Чтобы попасть в число тех немногих избранных, кто доживал до репродуктивного возраста, индивиду приходилось овладевать весьма изощренными навыками выживания в условиях постоянных угроз, исходивших от хищных животных, враждебно настроенных чужаков, явлений природы, агрессивных настроений собственного племени. Автономное овладение этими навыками выживания, по Уинсону, появилось у низших млекопитающих с возникновением стадии быстрого сна и получило дальнейшее развитие у человека. А Ревонсуо продолжает его мысль: те, кто был наиболее успешен в этих ночных тренировках, посвященных спасению от опасностей, добивались успехов и в искусстве выживания в дневной период. Короче говоря, успешные сновидцы выживали, чтобы передать эту свою способность следующему поколению.
Теория Ревонсуо подтверждается многочисленными исследованиями в области визуализации мозга, согласно которым те его системы, которые отвечают за реакцию борьбы или бегства, работают на полную мощность именно во время сновидений.
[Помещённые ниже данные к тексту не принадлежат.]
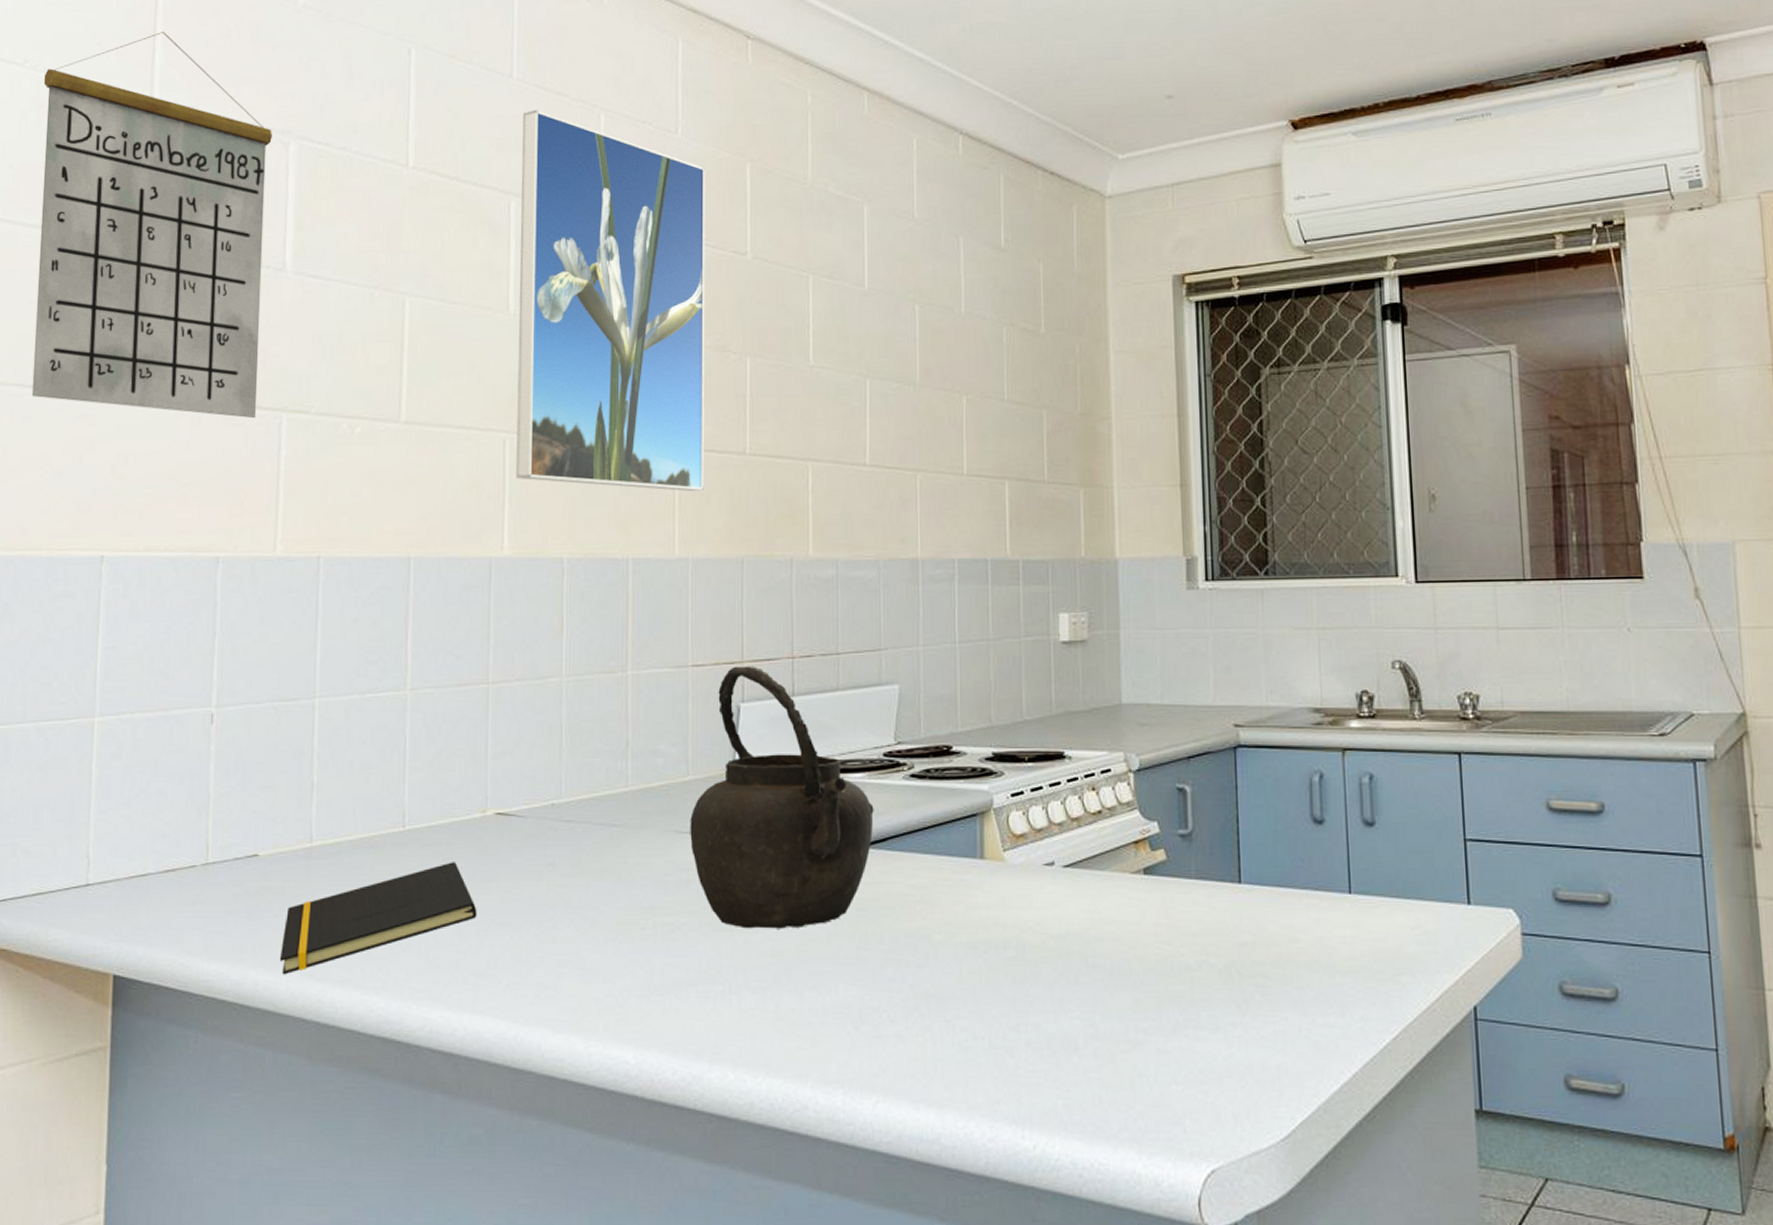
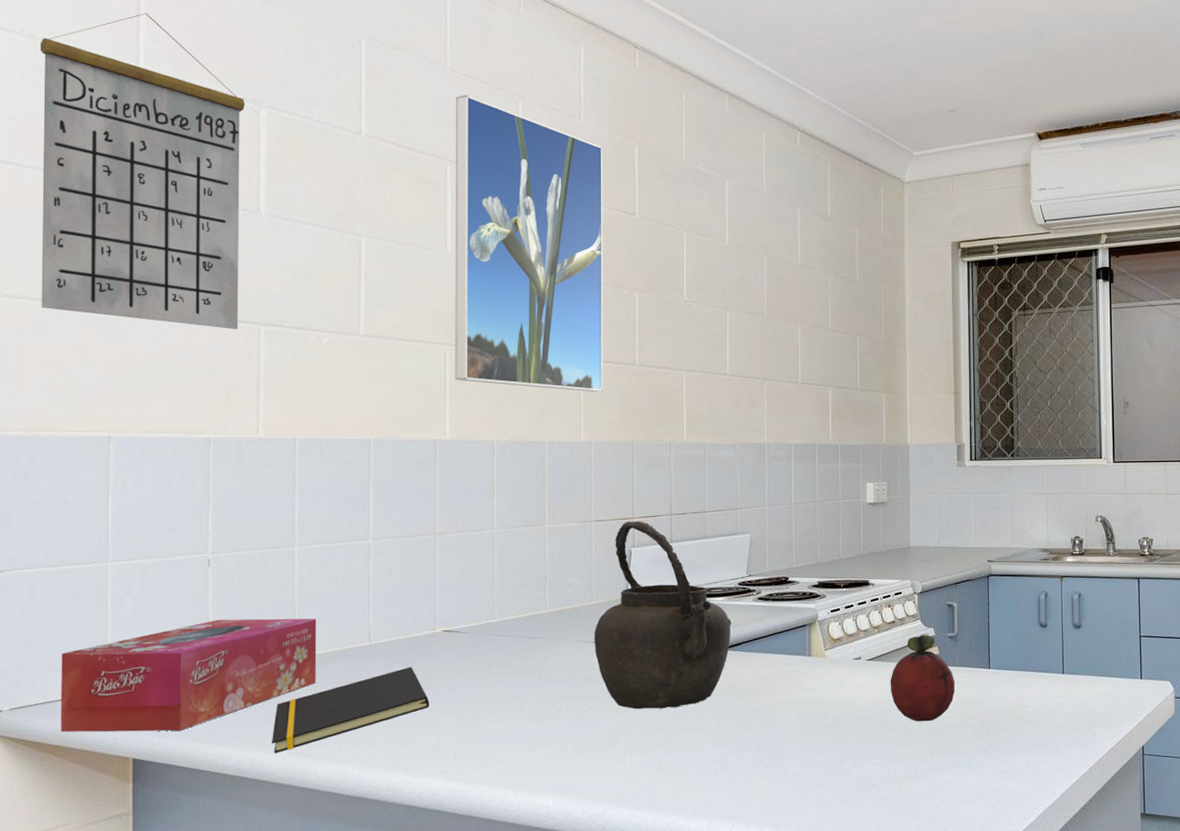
tissue box: none [31,793,339,939] -> present [60,618,316,732]
fruit: none [1096,832,1191,959] -> present [890,635,956,722]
Но как чисто воображаемые репетиции навыков выживания могут быть эффективными, если их всего лишь представляют, а не выполняют физически? Ответ прост: мозг вводят в заблуждение, и он начинает верить, что те двигательные команды, которые он отдает во сне, выполняются на самом деле. Например, когда во сне за нами гонится тигр или какой-то злобный незнакомец и мозг отдает команду бежать или лезть на дерево, мы эти команды выполнить не можем, так как особое физиологическое состояние, превалирующее, когда мы спим, парализует наши мышцы, однако мозг все же воспроизводит имеющийся у нас опыт движений, посылая копии этих моторных команд нашим сенсорным системам.
«Таким образом мозг получает рожденную внутри него информацию об изданных моторных командах и обрабатывает ожидаемые последствия этих команд, — поясняет Ревонсуо. — Сенсорная система не знает о том, что эти команды нашими мышцами на самом деле не исполнялись, и таким образом возникает иллюзия движения». Для переднего мозга и в особенности для двигательных областей коры сон с бегством или карабканьем на дерево идентичен реальному опыту выполнения этих действий наяву. «Действие в сновидении и эмпирически, и в нейрофизиологическом смысле совершенно реально», — считает Ревонсуо.
Соответственно, эти происходящие в сновидениях мысленные тренировки направленных на выживание действий могут быть весьма эффективными, и совершенно не важно, помним мы сон или нет. Фактически взгляды Уинсона и Ревонсуо на эволюционные основы и изначальные функции сновидений также помогают объяснить, почему во время сновидения мозг находится в физиологическом состоянии, будто предназначенном для того, чтобы мы сны забывали.
Как обнаружил Хобсон, преобладающий нейромодулятор, который циркулирует в мозгу во время стадии быстрого сна, — ацетилхолин, создающий оптимальные условия для клеток мозга вырабатывать и укреплять связи ради того, чтобы кодировать память и переформировывать нашу ментальную модель мира. В это же время уровни серотонина и норэпинефрина (норадреналина) — нейромодуляторов, играющих важнейшую роль в обучении и сосредоточении внимания, — стремительно падают, понижая нашу способность к запоминанию сновидения, если только нас не разбудят перед его окончанием и специально не укажут на то, что его следует помнить. К тому же во сне бездействует и та область префронтальной коры, которая дает нам возможность выстраивать события в их временн
Как считает Джонатан Уинсон, сновидения изначально не предназначались для запоминания, поэтому, когда мы все-таки их вспоминаем, мы тем самым непреднамеренно заглядываем в собственный мозг, работающий в автономном режиме. «То, что мы вообще сознаем, что видим сны, — чистая случайность, совершенно не предусмотренная их основным назначением», — уверяет Уинсон. Люди развили способность отличать воспоминания о том, что происходило во сне, от воспоминаний о том, что случалось наяву, лишь благодаря возможности, которую дарует язык. Мы учимся делать эти различия в детстве, когда взрослые объясняют, что то, что казалось нам таким реальным, «было лишь сном». Но для видов, языка не имеющих, память о действиях и событиях, происходивших во сне, совершенно ни к чему. «Нас и наших предков предохранила от смешивания иллюзии с реальностью эволюция механизмов, благодаря которым стало нормальным забывать сновидения, — считает психофизиолог Стивен Лаберг. — Только представьте, что вашему коту приснилось, будто злой пес сдох и его место заняло семейство мышей. Что случится, если кот наяву вспомнит этот сон? Не сознавая, что то был сон, он сиганет через забор, надеясь хорошенько полакомиться. Но вместо этого сам превратится в лакомство для злой собаки».